MAY IS CANCER RESEARCH MONTH

  • admin | March 24, 2021

    Proving that there really is a month for everything, it turns out that May is cancer research month! We thought therefore it would be a good time to reflect on some basic concepts related to cancer research, and what it all means for people living with myeloproliferative neoplasms (MPN).

    Research, broadly defined, is the systematic investigation to establish facts and reach new conclusions. For cancer research, this can be divided into Basic, Translational, Clinical and Epidemiological. Each approaches the questions associated with different types of cancer with a different framework for answering their particular question.

    To bring it full circle, a new trend detected via epidemiological research could suggest a new hypothesis for a basic researcher to pursue. As tantalizing as the immediacy of a clinical research project is, without basic and epidemiological research to underpin your theories about a particular problem, finding the right fit between medicine and cancer is like finding a needle in a haystack.
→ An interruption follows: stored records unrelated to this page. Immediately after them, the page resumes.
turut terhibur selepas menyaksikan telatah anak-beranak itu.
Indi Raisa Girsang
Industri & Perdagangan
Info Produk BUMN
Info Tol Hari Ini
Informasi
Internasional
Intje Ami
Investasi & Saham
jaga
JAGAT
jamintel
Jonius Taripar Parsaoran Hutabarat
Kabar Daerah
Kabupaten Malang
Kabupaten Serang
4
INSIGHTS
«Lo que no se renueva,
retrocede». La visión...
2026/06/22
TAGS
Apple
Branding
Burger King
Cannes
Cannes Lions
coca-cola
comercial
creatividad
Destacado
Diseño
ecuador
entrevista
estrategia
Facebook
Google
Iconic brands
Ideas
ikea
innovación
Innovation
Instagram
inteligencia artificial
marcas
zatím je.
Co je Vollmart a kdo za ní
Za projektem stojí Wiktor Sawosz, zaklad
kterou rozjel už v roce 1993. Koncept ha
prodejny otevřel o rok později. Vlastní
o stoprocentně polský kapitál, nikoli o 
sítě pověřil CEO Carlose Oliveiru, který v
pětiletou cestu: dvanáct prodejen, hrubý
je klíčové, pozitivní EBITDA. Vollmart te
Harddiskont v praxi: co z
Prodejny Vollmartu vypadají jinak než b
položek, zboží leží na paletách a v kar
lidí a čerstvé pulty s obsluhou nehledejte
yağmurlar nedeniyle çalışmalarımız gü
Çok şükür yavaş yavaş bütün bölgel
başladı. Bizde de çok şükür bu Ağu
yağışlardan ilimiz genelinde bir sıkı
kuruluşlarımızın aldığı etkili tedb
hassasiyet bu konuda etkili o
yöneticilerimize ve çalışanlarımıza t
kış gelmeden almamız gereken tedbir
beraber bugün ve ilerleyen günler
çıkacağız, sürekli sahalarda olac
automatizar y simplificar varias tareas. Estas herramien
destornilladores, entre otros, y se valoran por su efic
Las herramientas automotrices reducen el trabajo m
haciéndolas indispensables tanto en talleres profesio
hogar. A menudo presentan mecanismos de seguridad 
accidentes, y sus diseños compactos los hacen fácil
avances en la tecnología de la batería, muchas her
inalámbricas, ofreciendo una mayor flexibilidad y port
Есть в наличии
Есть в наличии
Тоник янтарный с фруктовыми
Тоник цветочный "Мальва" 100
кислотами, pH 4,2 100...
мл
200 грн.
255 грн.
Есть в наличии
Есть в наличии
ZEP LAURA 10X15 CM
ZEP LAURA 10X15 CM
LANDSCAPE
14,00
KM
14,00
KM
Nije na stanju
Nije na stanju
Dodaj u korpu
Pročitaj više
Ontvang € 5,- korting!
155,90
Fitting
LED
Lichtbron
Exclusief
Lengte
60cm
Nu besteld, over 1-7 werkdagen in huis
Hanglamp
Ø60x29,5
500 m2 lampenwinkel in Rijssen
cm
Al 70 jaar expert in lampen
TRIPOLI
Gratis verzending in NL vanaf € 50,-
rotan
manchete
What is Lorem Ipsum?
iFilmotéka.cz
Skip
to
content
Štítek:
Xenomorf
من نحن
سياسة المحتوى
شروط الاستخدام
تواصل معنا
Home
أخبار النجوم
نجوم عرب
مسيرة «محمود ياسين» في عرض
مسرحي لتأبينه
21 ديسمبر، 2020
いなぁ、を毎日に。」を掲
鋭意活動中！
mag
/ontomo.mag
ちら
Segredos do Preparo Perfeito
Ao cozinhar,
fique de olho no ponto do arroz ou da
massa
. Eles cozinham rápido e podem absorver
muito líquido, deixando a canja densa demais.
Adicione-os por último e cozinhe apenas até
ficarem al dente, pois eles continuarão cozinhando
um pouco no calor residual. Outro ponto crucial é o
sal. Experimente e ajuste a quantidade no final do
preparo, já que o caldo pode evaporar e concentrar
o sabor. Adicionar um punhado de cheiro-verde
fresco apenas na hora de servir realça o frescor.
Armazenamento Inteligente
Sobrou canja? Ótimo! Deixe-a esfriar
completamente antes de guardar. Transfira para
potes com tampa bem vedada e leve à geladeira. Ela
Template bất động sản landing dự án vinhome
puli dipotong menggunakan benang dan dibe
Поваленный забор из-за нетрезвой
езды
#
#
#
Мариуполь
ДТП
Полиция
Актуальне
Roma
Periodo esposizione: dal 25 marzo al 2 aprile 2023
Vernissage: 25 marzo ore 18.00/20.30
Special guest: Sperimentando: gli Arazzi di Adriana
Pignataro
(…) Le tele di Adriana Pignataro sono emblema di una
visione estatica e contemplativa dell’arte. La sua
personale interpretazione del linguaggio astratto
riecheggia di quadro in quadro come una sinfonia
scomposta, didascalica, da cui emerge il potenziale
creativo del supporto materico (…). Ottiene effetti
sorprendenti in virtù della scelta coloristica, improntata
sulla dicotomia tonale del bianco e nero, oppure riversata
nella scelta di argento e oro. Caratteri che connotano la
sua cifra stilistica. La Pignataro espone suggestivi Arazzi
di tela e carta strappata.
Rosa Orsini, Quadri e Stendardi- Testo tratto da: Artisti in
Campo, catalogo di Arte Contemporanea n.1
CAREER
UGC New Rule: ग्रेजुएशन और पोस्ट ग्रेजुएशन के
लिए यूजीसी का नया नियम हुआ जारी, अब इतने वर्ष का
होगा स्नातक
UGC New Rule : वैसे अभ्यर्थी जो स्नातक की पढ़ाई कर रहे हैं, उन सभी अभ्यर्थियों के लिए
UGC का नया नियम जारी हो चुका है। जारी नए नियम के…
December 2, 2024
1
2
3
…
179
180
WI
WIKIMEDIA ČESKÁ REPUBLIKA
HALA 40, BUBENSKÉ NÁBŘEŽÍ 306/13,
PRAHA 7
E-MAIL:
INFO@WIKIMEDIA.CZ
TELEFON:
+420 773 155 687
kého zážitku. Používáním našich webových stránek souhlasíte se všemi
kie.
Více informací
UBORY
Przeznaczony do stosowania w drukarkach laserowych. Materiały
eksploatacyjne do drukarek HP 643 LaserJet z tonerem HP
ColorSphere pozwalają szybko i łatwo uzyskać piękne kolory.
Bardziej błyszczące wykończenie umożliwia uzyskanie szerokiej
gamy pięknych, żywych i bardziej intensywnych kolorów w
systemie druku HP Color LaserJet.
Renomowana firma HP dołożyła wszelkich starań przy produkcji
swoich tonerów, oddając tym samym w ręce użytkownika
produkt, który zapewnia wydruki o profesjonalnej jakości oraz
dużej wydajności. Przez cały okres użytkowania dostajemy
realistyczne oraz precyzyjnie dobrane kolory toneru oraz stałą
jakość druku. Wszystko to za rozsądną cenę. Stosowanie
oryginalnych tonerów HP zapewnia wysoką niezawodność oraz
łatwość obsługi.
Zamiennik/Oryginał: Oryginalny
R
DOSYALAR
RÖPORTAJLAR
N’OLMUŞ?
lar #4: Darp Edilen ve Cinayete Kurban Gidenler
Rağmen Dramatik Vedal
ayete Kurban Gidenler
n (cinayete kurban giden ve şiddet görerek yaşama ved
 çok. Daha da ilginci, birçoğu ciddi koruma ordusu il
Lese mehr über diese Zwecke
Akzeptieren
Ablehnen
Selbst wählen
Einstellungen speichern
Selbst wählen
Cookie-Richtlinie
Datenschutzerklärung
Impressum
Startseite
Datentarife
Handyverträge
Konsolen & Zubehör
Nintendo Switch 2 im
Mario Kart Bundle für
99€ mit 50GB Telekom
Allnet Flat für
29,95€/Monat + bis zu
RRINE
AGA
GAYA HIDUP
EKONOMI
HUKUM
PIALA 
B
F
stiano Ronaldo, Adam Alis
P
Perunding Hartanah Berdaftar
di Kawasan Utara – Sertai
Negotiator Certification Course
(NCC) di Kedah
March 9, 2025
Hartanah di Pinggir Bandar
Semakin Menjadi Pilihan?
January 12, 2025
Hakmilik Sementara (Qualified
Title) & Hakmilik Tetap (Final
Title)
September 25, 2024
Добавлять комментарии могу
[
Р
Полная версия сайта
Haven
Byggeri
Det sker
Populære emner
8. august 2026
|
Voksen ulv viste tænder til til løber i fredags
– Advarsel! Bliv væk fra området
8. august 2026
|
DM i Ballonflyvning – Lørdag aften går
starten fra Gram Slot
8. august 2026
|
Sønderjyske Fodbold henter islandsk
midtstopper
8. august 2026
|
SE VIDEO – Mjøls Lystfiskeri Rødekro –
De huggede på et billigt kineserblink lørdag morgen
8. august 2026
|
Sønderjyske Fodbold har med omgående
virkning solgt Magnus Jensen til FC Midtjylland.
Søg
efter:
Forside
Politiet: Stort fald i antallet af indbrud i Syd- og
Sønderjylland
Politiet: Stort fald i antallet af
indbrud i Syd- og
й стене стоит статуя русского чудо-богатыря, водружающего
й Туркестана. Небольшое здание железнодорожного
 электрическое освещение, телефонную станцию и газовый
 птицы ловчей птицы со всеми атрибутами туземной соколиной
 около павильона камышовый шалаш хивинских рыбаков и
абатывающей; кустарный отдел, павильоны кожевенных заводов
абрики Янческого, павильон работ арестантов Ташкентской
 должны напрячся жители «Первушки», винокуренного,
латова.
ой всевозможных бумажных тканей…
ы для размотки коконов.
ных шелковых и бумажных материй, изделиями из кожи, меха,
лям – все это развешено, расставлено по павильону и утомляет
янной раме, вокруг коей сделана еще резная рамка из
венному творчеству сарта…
Each of these approaches takes resources of time (researchers & patients), money (non-profit, government, industry), infrastructure (medical centers, government, industry, non-profit) to pursue.

    The pace and cost of research can be so frustrating for patients, which is why it is heartening to see initiatives like the Moonshot, which seek to accelerate cancer research, born out of the parental heartache of Vice President Joe Biden, who lost his son to brain cancer in 2015. This frustration is something that we live with daily at the Foundation, and it is why we are always on the hunt for what is not being done in MPN research. Our projects have run the gamut of what is mentioned above, and we have more exciting and expansive plans coming for 2017 and beyond.